▸ READING PASSAGE
═══

SCROLL DOWN FOR SEPTEMBER 7 AND SEPTEMBER 14

Welcome to Hunger Sermon Starters!
 
The lessons for each Sunday in the church year proclaim God’s grace in Jesus Christ. Also derived from a Sunday’s texts are lessons for the Christ-inspired and Christ-like life of God’s people. The comments here will help you find hunger-related threads –sermon starters – among the themes of this day’s texts. (We're presuming you have already done your exegetical work on the texts.) God bless your proclamation (and teaching) of what is most certainly true! 

Sunday, September 7, 2008
17th Sunday after Pentecost

Ezekiel 33:7-11
Psalm 119:33-40 (35)
Romans 13:8-14
Matthew 18:15-20
 
A prayer, by Walter Brueggemann, from “Awed to Heaven, Rooted in Earth”
 
With you it is never “more or less”
 
“We will be your faithful people –
                                    more or less
We will love you with all of our hearts –
                                    perhaps
We will love our neighbor as ourselves
                                    maybe.
We are grateful that with you it is
                                    never ‘more or less’
                                    ‘perhaps,’ or
                                    ‘maybe.’
With you it is never ‘yes or no,’
                                    but always ‘yes’ – clear, direct,
                                    unambiguous, trustworthy.

═══

▸ TASK LIST
1. According to the welcome section of the hunger sermon starters page, what are the comments on the page meant to help the reader do?
2. Can you set out the Japanese lines in the Block 1 rows as a numbered list, one line per item, leaving the picture out?
The sermon page above and the rows that follow come from unrelated sources.

▸ RECORDS TO PROCESS

═══

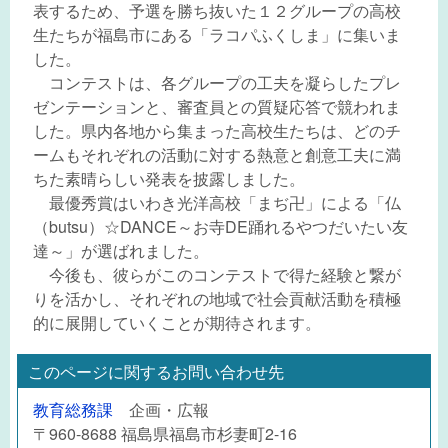
表するため、予選を勝ち抜いた１２グループの高校
生たちが福島市にある「ラコパふくしま」に集いま
した。
コンテストは、各グループの工夫を凝らしたプレ
ゼンテーションと、審査員との質疑応答で競われま
した。県内各地から集まった高校生たちは、どのチ
ームもそれぞれの活動に対する熱意と創意工夫に満
ちた素晴らしい発表を披露しました。
最優秀賞はいわき光洋高校「まぢ卍」による「仏
（butsu）☆DANCE～お寺DE踊れるやつだいたい友
達～」が選ばれました。
今後も、彼らがこのコンテストで得た経験と繋が
りを活かし、それぞれの地域で社会貢献活動を積極
的に展開していくことが期待されます。
このページに関するお問い合わせ先
教育総務課
企画・広報
〒960-8688 福島県福島市杉妻町2-16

═══

▸ RESULTS FOR THE EXERCISE
1. The comments are meant to help the reader find hunger-related threads, which the page calls sermon starters, among the themes of that Sunday's texts.

2.
1. 表するため、予選を勝ち抜いた１２グループの高校
2. 生たちが福島市にある「ラコパふくしま」に集いま
3. した。
4. コンテストは、各グループの工夫を凝らしたプレ
5. ゼンテーションと、審査員との質疑応答で競われま
6. した。県内各地から集まった高校生たちは、どのチ
7. ームもそれぞれの活動に対する熱意と創意工夫に満
8. ちた素晴らしい発表を披露しました。
9. 最優秀賞はいわき光洋高校「まぢ卍」による「仏
10. （butsu）☆DANCE～お寺DE踊れるやつだいたい友
11. 達～」が選ばれました。
12. 今後も、彼らがこのコンテストで得た経験と繋が
13. りを活かし、それぞれの地域で社会貢献活動を積極
14. 的に展開していくことが期待されます。
15. このページに関するお問い合わせ先
16. 教育総務課
17. 企画・広報
18. 〒960-8688 福島県福島市杉妻町2-16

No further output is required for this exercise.